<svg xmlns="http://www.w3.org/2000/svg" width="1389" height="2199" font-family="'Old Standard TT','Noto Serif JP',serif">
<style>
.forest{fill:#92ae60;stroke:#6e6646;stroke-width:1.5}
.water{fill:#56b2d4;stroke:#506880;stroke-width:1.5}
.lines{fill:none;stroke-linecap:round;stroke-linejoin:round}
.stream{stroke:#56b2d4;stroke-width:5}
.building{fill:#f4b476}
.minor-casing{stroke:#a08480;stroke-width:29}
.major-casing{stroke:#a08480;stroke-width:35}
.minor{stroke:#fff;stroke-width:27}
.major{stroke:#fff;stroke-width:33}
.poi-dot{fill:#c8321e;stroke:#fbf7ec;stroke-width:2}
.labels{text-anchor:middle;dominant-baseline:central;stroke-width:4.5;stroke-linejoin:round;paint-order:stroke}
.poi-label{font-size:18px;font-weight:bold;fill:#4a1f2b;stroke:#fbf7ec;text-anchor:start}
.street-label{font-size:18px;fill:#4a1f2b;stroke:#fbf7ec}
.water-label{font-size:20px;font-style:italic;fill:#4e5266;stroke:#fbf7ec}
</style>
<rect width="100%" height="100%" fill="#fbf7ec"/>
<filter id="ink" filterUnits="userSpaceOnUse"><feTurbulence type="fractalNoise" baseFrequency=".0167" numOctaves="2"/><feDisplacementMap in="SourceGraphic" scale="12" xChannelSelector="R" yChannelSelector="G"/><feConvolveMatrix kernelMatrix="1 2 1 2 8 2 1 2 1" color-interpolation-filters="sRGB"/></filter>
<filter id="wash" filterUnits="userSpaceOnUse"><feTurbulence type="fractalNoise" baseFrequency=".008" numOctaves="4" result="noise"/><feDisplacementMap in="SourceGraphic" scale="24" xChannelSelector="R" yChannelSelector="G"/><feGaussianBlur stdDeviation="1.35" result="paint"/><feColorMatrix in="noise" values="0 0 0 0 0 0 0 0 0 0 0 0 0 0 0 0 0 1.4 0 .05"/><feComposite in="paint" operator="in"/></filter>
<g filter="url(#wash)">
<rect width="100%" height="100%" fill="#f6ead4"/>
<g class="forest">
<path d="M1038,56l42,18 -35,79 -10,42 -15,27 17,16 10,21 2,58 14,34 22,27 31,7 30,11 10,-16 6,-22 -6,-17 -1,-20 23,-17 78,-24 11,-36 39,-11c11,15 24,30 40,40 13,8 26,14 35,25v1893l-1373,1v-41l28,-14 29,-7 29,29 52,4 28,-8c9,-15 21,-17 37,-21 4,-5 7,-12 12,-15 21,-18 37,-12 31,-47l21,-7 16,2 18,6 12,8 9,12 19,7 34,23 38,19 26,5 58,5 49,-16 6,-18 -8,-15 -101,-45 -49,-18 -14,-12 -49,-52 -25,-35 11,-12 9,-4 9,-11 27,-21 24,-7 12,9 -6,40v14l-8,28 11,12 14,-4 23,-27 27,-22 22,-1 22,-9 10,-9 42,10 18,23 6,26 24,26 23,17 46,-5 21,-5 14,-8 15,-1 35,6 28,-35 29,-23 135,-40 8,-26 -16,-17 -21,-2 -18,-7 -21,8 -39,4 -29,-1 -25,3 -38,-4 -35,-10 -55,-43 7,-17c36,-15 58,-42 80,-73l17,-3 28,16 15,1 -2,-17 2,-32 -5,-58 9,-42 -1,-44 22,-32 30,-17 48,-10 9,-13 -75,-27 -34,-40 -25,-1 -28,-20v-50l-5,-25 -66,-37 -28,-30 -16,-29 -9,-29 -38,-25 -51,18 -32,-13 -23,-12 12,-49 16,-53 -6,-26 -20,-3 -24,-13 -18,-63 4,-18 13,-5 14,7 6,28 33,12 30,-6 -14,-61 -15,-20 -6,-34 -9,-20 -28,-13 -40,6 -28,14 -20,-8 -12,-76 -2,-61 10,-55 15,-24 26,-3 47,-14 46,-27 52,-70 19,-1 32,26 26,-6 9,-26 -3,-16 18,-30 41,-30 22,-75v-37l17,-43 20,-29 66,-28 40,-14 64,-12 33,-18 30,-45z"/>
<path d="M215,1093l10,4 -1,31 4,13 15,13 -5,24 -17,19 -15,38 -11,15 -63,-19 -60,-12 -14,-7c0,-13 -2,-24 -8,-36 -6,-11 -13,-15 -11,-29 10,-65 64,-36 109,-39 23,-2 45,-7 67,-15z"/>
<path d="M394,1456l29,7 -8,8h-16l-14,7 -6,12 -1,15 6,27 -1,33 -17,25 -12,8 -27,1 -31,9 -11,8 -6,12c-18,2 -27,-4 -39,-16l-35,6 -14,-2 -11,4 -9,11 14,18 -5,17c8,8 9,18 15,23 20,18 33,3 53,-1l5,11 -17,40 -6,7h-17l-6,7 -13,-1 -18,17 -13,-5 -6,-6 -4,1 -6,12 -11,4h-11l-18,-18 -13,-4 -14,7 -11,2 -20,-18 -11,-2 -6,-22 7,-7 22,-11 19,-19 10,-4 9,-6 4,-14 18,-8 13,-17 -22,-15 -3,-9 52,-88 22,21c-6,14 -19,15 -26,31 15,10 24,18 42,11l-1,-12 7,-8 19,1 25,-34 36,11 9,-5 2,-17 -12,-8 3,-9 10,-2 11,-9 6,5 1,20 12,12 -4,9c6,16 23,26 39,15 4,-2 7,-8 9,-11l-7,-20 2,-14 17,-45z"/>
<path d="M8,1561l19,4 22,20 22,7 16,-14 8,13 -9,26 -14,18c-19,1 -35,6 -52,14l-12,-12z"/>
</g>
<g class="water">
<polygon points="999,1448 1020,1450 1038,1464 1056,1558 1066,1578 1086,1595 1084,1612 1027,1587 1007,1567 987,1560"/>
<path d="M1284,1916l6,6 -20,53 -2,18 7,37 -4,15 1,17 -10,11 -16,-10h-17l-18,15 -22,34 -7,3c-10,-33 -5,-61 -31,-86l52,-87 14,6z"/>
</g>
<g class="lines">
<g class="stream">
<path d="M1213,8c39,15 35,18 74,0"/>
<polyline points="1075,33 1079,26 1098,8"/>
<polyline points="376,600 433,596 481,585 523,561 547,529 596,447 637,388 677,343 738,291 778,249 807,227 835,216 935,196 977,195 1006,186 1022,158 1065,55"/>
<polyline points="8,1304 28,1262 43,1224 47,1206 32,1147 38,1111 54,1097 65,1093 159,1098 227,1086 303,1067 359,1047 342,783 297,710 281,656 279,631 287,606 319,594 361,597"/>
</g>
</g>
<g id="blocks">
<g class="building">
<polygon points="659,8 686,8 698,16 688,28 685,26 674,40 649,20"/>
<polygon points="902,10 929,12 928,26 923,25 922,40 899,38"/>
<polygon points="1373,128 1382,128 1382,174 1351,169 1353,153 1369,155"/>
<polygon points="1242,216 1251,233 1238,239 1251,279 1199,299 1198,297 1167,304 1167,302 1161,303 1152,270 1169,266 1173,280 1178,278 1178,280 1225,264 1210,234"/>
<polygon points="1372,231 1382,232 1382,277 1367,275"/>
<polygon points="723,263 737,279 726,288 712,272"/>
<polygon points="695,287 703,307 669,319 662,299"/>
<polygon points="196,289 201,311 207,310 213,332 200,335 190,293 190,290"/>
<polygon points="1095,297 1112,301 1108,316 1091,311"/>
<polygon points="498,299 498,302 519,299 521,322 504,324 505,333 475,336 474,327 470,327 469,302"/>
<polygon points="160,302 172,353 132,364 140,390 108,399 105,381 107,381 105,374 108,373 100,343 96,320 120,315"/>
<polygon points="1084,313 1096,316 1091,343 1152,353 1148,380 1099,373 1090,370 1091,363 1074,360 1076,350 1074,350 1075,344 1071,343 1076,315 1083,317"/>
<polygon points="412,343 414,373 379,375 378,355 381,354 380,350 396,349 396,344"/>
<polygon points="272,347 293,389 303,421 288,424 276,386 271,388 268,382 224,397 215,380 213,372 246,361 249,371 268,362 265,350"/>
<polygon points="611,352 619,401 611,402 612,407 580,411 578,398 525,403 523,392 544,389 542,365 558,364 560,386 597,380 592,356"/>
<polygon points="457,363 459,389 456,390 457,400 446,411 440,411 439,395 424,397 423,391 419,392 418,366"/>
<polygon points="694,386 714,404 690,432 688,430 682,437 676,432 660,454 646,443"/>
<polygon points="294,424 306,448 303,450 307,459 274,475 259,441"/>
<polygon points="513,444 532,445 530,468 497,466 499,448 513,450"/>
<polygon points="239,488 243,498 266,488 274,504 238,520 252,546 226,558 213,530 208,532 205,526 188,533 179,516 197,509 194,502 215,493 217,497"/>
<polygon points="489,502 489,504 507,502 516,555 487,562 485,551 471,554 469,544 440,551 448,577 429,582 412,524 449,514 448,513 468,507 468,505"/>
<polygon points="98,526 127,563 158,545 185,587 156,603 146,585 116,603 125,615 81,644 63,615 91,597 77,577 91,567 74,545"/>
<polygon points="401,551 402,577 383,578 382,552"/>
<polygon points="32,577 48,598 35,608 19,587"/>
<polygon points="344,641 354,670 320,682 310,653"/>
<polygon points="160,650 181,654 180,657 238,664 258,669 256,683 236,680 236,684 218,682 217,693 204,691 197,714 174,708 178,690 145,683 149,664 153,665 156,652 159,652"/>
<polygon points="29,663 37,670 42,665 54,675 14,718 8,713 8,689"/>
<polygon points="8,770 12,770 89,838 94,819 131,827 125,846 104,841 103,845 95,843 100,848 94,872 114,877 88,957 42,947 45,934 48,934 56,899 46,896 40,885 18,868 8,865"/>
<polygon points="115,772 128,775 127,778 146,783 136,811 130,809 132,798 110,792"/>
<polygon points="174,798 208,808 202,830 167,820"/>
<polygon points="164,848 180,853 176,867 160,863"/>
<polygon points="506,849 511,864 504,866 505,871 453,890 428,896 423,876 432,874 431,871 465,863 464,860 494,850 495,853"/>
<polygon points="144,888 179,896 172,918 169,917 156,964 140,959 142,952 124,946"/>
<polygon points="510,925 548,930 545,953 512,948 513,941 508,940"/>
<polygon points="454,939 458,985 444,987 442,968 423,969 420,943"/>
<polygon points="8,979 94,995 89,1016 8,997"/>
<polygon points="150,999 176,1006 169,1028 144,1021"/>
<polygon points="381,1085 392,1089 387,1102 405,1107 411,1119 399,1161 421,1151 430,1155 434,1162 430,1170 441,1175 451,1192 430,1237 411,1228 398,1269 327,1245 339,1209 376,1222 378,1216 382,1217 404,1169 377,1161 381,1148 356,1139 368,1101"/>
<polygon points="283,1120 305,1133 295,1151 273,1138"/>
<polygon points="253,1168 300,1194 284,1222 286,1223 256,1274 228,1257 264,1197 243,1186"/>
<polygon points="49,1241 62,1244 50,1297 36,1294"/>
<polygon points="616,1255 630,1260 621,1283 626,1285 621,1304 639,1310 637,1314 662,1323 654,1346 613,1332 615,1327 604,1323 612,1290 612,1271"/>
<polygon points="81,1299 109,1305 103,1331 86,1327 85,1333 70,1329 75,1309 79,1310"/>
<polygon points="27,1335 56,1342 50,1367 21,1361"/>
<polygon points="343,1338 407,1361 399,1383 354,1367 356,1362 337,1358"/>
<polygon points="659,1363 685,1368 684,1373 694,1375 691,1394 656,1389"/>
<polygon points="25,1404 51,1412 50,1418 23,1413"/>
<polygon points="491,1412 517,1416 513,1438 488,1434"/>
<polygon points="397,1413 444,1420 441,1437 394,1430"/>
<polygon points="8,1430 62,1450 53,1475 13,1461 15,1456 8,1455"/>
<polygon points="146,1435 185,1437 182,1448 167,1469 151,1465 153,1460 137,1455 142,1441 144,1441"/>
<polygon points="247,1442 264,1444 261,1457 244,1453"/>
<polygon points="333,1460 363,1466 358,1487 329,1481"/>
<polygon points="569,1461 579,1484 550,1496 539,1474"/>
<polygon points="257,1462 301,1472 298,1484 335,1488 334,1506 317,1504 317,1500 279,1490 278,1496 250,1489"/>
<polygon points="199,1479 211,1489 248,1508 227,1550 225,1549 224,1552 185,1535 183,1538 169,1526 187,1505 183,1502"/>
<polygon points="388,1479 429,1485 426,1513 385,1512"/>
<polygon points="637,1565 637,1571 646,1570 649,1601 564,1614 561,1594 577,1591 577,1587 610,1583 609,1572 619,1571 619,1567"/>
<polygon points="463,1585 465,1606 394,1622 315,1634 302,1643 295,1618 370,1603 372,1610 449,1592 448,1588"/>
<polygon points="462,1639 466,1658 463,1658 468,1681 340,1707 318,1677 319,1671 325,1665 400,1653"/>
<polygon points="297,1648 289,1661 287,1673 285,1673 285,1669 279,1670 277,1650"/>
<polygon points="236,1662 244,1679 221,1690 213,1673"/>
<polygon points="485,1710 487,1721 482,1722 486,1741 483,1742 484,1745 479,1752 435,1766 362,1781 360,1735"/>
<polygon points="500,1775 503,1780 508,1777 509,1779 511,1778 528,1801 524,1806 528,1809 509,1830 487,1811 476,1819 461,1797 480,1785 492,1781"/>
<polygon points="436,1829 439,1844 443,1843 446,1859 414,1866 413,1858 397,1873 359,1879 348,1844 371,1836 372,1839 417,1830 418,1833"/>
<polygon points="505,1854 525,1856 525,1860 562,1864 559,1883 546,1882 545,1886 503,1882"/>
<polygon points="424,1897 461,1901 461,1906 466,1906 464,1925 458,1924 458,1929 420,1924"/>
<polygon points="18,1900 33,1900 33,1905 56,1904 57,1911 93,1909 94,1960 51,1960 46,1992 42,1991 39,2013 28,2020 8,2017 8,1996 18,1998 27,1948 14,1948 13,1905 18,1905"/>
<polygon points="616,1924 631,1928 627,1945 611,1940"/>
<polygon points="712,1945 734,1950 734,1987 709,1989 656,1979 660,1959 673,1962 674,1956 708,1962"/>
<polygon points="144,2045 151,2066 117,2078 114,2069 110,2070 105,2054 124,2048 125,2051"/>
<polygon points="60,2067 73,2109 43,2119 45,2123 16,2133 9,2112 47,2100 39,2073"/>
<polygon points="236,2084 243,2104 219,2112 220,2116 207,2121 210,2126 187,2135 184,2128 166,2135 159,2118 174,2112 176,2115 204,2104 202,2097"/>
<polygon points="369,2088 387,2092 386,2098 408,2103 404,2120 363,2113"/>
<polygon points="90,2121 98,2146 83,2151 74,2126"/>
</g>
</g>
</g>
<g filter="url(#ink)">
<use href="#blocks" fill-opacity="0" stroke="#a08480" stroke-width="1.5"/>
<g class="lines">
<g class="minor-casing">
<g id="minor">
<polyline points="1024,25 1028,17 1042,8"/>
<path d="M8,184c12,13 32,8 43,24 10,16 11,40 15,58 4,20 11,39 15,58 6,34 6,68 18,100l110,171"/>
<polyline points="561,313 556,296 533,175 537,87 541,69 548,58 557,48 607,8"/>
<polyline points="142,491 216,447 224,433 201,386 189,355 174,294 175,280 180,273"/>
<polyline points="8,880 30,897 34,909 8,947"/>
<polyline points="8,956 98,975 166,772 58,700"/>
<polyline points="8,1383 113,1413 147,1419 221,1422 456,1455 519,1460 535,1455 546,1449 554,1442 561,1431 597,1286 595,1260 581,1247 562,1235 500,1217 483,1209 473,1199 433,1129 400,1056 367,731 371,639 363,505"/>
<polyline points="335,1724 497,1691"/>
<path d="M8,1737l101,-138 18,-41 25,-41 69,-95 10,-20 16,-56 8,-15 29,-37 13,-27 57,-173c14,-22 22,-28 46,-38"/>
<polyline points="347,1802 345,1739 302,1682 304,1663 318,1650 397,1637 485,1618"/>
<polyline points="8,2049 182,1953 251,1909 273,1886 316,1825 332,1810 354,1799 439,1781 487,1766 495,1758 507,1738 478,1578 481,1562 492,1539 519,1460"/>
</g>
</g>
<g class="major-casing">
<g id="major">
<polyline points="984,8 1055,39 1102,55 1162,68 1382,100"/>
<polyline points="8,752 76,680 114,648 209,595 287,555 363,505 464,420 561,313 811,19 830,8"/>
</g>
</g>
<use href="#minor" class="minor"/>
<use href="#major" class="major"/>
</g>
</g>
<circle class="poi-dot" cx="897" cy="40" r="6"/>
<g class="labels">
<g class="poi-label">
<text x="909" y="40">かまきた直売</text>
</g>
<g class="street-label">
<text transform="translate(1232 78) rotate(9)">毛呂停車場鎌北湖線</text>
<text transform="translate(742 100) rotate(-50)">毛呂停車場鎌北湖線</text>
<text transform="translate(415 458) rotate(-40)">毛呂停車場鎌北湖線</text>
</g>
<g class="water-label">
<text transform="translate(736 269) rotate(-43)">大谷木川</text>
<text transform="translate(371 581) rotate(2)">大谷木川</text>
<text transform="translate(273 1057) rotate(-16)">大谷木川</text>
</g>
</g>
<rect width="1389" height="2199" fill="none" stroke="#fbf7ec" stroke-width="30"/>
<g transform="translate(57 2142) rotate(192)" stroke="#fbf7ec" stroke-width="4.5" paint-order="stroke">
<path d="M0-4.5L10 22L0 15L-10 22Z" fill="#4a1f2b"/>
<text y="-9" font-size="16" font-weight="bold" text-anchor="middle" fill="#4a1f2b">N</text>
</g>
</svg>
++++++++++
Wherever a line above contains the string "round", count it; then give the total alone.

2